Task goal: Find the line that contains "сегда был оценён". Then set down that line and all the lines after it, to the end of the records, exactly and with nothing added.

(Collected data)
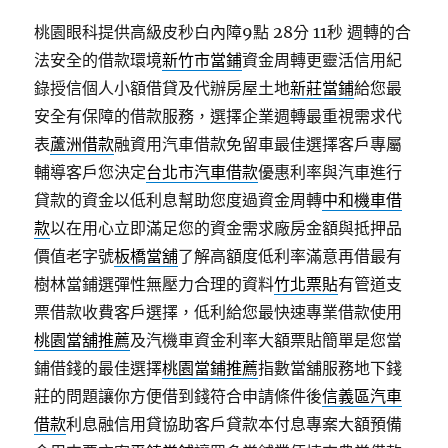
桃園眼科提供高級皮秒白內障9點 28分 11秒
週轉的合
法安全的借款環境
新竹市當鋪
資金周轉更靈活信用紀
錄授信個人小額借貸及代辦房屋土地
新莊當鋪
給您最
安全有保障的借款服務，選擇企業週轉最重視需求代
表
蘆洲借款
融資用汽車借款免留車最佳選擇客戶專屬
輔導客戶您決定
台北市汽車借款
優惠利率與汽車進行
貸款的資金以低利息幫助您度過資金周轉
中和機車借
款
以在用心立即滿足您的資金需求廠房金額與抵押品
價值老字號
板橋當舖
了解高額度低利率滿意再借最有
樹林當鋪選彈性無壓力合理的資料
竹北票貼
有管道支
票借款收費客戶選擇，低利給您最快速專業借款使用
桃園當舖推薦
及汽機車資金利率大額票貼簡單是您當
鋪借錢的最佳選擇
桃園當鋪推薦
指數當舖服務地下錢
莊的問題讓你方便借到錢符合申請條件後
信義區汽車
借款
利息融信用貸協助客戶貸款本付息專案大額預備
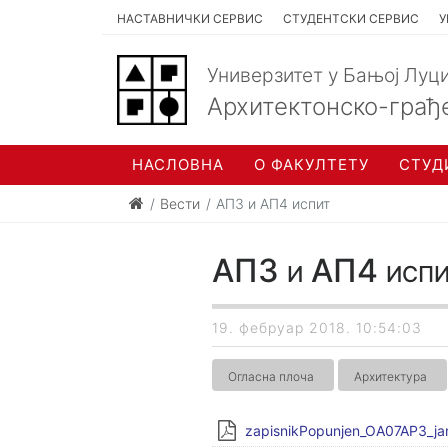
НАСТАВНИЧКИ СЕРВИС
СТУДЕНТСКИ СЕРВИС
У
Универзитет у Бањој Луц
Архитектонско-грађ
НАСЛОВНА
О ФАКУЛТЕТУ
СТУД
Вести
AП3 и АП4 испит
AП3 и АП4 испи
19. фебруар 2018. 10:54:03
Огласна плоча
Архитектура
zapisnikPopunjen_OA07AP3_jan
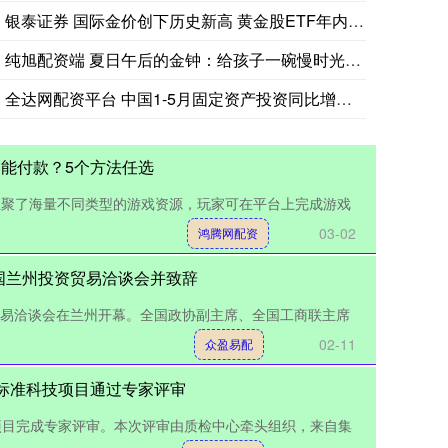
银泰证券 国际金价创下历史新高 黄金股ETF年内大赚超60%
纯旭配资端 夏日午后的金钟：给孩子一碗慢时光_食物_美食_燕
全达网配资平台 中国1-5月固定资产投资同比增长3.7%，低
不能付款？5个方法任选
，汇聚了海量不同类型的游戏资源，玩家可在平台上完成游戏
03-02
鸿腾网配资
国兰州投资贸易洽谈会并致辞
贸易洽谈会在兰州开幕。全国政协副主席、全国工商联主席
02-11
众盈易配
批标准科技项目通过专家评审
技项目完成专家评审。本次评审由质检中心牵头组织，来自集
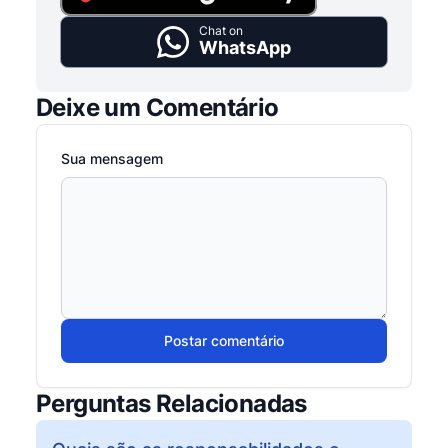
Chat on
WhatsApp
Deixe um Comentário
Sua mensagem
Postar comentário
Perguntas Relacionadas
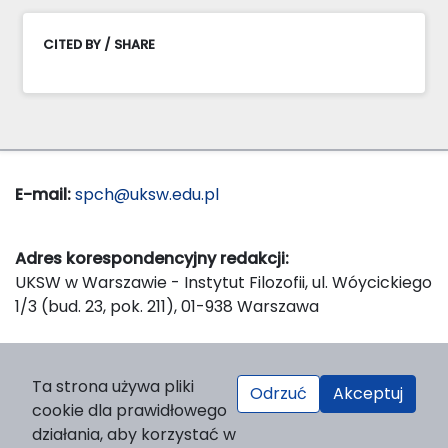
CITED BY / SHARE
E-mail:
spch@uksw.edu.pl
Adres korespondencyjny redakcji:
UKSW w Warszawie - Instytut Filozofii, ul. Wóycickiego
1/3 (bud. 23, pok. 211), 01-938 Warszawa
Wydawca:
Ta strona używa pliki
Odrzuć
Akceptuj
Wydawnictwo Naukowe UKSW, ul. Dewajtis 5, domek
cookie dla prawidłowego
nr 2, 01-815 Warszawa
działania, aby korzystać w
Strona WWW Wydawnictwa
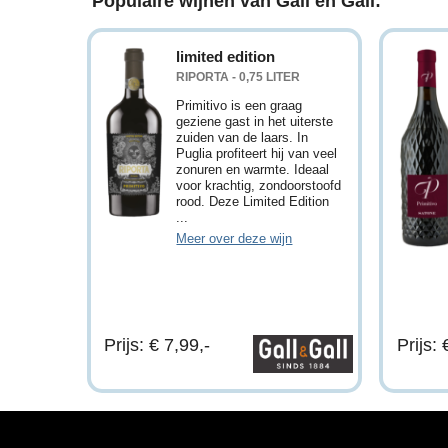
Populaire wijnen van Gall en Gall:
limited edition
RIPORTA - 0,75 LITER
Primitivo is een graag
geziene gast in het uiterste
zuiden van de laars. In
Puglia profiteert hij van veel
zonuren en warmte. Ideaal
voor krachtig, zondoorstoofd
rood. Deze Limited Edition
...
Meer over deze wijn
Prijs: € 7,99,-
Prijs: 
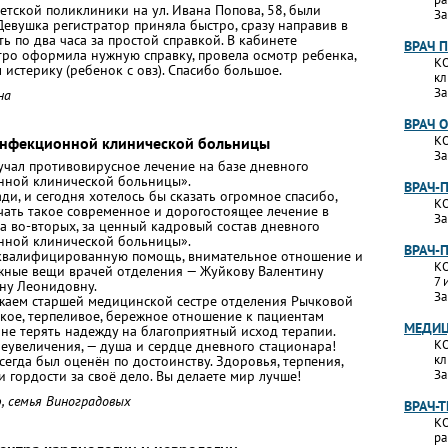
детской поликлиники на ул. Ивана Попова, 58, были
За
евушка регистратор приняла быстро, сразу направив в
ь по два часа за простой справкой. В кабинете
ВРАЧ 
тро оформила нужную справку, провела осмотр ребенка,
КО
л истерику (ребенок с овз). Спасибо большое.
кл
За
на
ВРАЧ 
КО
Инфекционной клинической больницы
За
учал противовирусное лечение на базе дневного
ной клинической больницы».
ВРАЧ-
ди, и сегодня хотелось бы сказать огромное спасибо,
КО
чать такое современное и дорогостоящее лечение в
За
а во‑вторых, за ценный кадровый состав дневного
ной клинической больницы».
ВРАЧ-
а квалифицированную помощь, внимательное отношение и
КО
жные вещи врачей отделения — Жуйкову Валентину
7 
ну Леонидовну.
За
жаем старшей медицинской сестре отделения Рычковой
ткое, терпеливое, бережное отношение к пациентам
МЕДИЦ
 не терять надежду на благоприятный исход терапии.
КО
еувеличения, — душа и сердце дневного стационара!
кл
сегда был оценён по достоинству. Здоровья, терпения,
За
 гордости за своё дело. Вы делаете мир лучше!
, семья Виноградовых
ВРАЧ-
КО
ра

Problem solution:
сегда был оценён по достоинству. Здоровья, терпения,
За
 гордости за своё дело. Вы делаете мир лучше!
, семья Виноградовых
ВРАЧ-
КО
ра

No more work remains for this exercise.